The memorial is located at the peak of the Yitzhak Rabin park, which was itself inaugurated by the widow of Israel’s murdered prime minister, Leah Rabin, in 1996.

The venue offers a breathtaking view of the picturesque Sugarloaf mountain.

Funded by the private sector, the memorial was conceptualized by late Rio city council member Gerson Bergher. His widow and recently reelected Rio council member Teresa Bergher stressed the memorial’s educational purposes.

“Our intention is that public schools can make constant visits to the memorial, so that students of the municipal and state network will know better what the Holocaust and the Nazi regime were,” she said.

The Berghers’ son Ary, a former president of the Rio Jewish federation, reminded those at the event of his father’s 30-year dedication to building the memorial.

“He fought to leave a legacy for humanity.
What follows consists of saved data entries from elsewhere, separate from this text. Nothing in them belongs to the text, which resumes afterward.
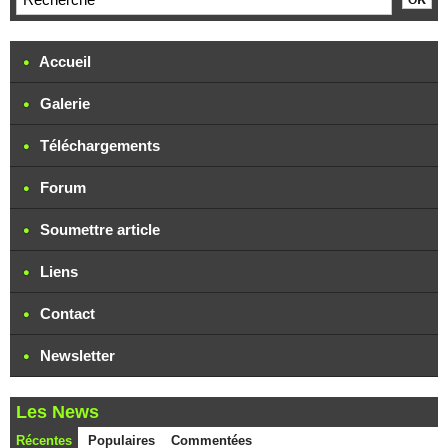
Accueil
Galerie
Téléchargements
Forum
Soumettre article
Liens
Contact
Newsletter
Les News
Récentes
Populaires
Commentées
The memorial is a dream come true,” Ary Bergher said.

The memorial is expected to host national and international exhibitions with themes that concern the defense of human rights, tolerance and humanism. 

It will work in cooperation with other major institutions of its kind, including Holocaust museums in Jerusalem and Washington, and the Anne Frank House in Amsterdam.

Rio mayor Marcelo Crivella, a fervent Evangelical Christian and a longtime pro-Israel friend of the Jewish community, laid the memorial cornerstone in 2017.

Rio is home to some 35,000 Jews. About half of Brazil’s 120,000-member Jewish community lives in Sao Paulo.